Mary Remón: Thank you for adding the trauma-informed lens to the discussion, Dr. Chen-Joea. And thank you all for this inside view of what it's like to be in family medicine. If you have a take-home message for our listeners today, what would that be?
Alexandra Stockwell: I don't know, starting in high school, certainly in college, we expect to keep learning and growing and learning and growing and taking exams and learning and growing until we get to attending status. And if we're on a leadership track, maybe there's a little bit more of that. But then there's kind of the idea in the culture that then we just continue doing what we know how to do.
And I think that in the context of this conversation, the most important thing to say is that it's essential to keep growing and developing ourselves and learning. And it's just that it shifts from exams and instruction and clinical skills to life skills and leadership and contribution along the lines of what we've been talking about.
Cynthia Chen-Joea: I think my biggest message has always been that there is sustainability in medicine. I love being a family physician, but it also took me a lot of work and coaching for myself to redefine what that identity or the multiple identities that I hope look like and being and embracing all of those things.
So I think it's just really meaningful. I would say for physicians that are still practicing full time that it is possible to love what you do without sacrificing, without being a martyr.
And it is really important to have boundaries and knowing what those non negotiables are.
Because you cannot be helpful to your patients or anyone around you if you are extremely burnt out.

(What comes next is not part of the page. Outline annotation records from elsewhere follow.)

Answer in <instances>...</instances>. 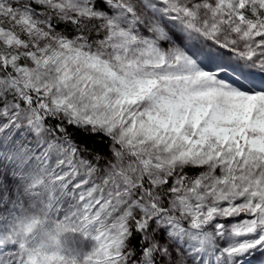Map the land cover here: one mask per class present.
<instances>
[{"label": "snow or ice", "instance_id": "6c2138e0", "mask_svg": "<svg viewBox=\"0 0 264 264\" xmlns=\"http://www.w3.org/2000/svg\"><path fill=\"white\" fill-rule=\"evenodd\" d=\"M0 264H264V0H0Z\"/></svg>", "mask_w": 264, "mask_h": 264}]
</instances>
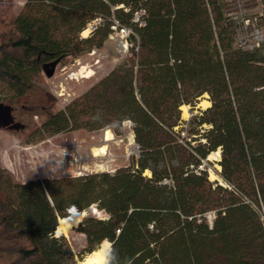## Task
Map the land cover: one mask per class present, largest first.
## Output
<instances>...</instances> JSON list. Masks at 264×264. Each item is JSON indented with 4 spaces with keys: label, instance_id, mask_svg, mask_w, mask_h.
Returning <instances> with one entry per match:
<instances>
[{
    "label": "trees",
    "instance_id": "1",
    "mask_svg": "<svg viewBox=\"0 0 264 264\" xmlns=\"http://www.w3.org/2000/svg\"><path fill=\"white\" fill-rule=\"evenodd\" d=\"M230 4L25 1L0 34V91L9 90L8 98L32 91L55 61L101 47L115 18L133 31L128 56L48 112L32 133L109 128L121 135L129 122L137 154L113 172L27 182L0 168L5 264H59L71 249L54 234L58 219L92 205L106 217L79 221L86 241L79 254L108 241L104 264H264V34L252 49L237 46L235 36L247 16H256L264 33V0L254 3L253 15ZM204 94L210 105L184 120L181 106H194ZM217 149L219 175L229 186L199 168Z\"/></svg>",
    "mask_w": 264,
    "mask_h": 264
},
{
    "label": "rangeland",
    "instance_id": "2",
    "mask_svg": "<svg viewBox=\"0 0 264 264\" xmlns=\"http://www.w3.org/2000/svg\"><path fill=\"white\" fill-rule=\"evenodd\" d=\"M25 1L0 0V34L7 31L11 20L21 11ZM257 1L232 0L230 7L231 10H237V13L240 10L241 13L253 15L259 9L257 5L252 7ZM86 29L87 34L83 35L81 32L82 37L89 34L90 25ZM94 50V53L86 52L77 58L67 57L58 61L50 75L41 72L34 89L24 96L8 98L11 94L9 90L0 91L1 97L7 95L1 102L11 107L14 121L23 125V128L17 129L0 127V168L14 182L96 171L113 172L119 167L127 166L130 157L137 154V145L129 122L123 123L121 135H116L109 128L93 131L79 129L53 134L36 130L32 133L40 126L48 112L64 108L73 98L86 91L128 56V50L125 52L120 48L115 33L110 35L101 47ZM204 100H208V94L200 96L192 107H181V117L188 120L192 114L205 109L202 104ZM106 129L112 133V139L108 141L104 139ZM216 151L220 153V149ZM218 160L207 156L201 164L206 169L208 178L217 183L223 180L219 175ZM88 214L106 217L95 205L85 210L81 219ZM77 225L63 234V241L69 245L71 252L62 256L59 264H82L88 254H79L86 241L84 235L76 230ZM0 264L5 263L0 259Z\"/></svg>",
    "mask_w": 264,
    "mask_h": 264
},
{
    "label": "built area",
    "instance_id": "3",
    "mask_svg": "<svg viewBox=\"0 0 264 264\" xmlns=\"http://www.w3.org/2000/svg\"><path fill=\"white\" fill-rule=\"evenodd\" d=\"M139 19V13H135L134 20L137 21ZM98 20L93 21V23L90 24L91 29L95 27ZM241 26L237 29L236 32V43L237 46H239L242 49H252L259 45L260 39L263 36V30L260 28L258 24V19L256 16H247L243 17L240 20ZM112 35L115 33L118 36V43L120 48L123 51L129 50V47L131 43L129 42V35L133 33L132 29L130 27L121 25L120 22L117 19H113L112 25H111ZM109 35V36H110ZM95 50L92 49L90 53H94ZM199 168H203V165H199ZM219 184L223 186H229L228 183L224 180L222 182H219ZM214 216L213 212L206 213V217L211 220Z\"/></svg>",
    "mask_w": 264,
    "mask_h": 264
},
{
    "label": "bare ground",
    "instance_id": "4",
    "mask_svg": "<svg viewBox=\"0 0 264 264\" xmlns=\"http://www.w3.org/2000/svg\"><path fill=\"white\" fill-rule=\"evenodd\" d=\"M87 29H85L83 31V35L87 34ZM204 105V107H207L210 105V102L208 100H204V102L202 103ZM182 108L186 107L185 105L181 106ZM106 141L111 140L112 139V133L109 129H106V134H105V138ZM100 150H102V147L100 148ZM99 150V151H100ZM103 153V152H102ZM208 158H213L218 160L220 158V153L219 151H213L208 155ZM84 211H79L77 209H69L68 215L65 217H60L58 219V223L55 229V235L59 236V235H63L68 233V231L75 225H77L81 219V217L83 216ZM110 249V243L108 241H104L101 243V245L93 250L92 252L88 253L82 264H104L107 261V255Z\"/></svg>",
    "mask_w": 264,
    "mask_h": 264
},
{
    "label": "water",
    "instance_id": "5",
    "mask_svg": "<svg viewBox=\"0 0 264 264\" xmlns=\"http://www.w3.org/2000/svg\"><path fill=\"white\" fill-rule=\"evenodd\" d=\"M58 61H55L52 64V69L47 75H50L52 73V70L54 68V65ZM0 127H8V128H23V125L17 123L14 121L13 115L11 113V107L7 104H4L0 101ZM69 212V211H68ZM109 253V252H108ZM108 260V255H107ZM107 262V261H106Z\"/></svg>",
    "mask_w": 264,
    "mask_h": 264
}]
</instances>
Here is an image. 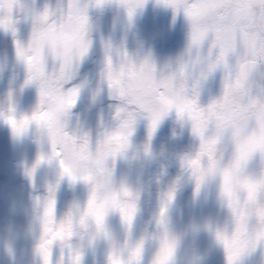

And so I see it as a way of if physicians are able to find happiness, fulfilling satisfying career with our boundaries with our families that we're able to provide excellent care to be fully present with our patients when we are in the exam room or in the hospital.
Santina Wheat: I want to agree with Dr. Chen-Joea. I think that sustainability is absolutely possible. I am working full time and coaching others at the same time and much less, and I'm not burned out today and was burnt out before. And so it is absolutely possible. It requires intentionality like everything else that is worthwhile.
And I think that it's easy to just simmer in the system. I think the system has a lot to change, but we have to work on ourselves as well. And so I think it's important for sustainability to be able to focus on both, to be able to focus on the intentionality of preventing burnout for yourself, and then also advocating for the system to do things that are better for all of us.
Mary Remón: Thank you. Thanks to all of you. I'm so grateful for this conversation. And it's such a unique lens that you have, and you have such limited time. And I really appreciate you taking some of your limited time to share that with our audience. So I really appreciate you being on the show. And I want to also thank Dana Corriel from Doctors on Social Media for hosting this conversation.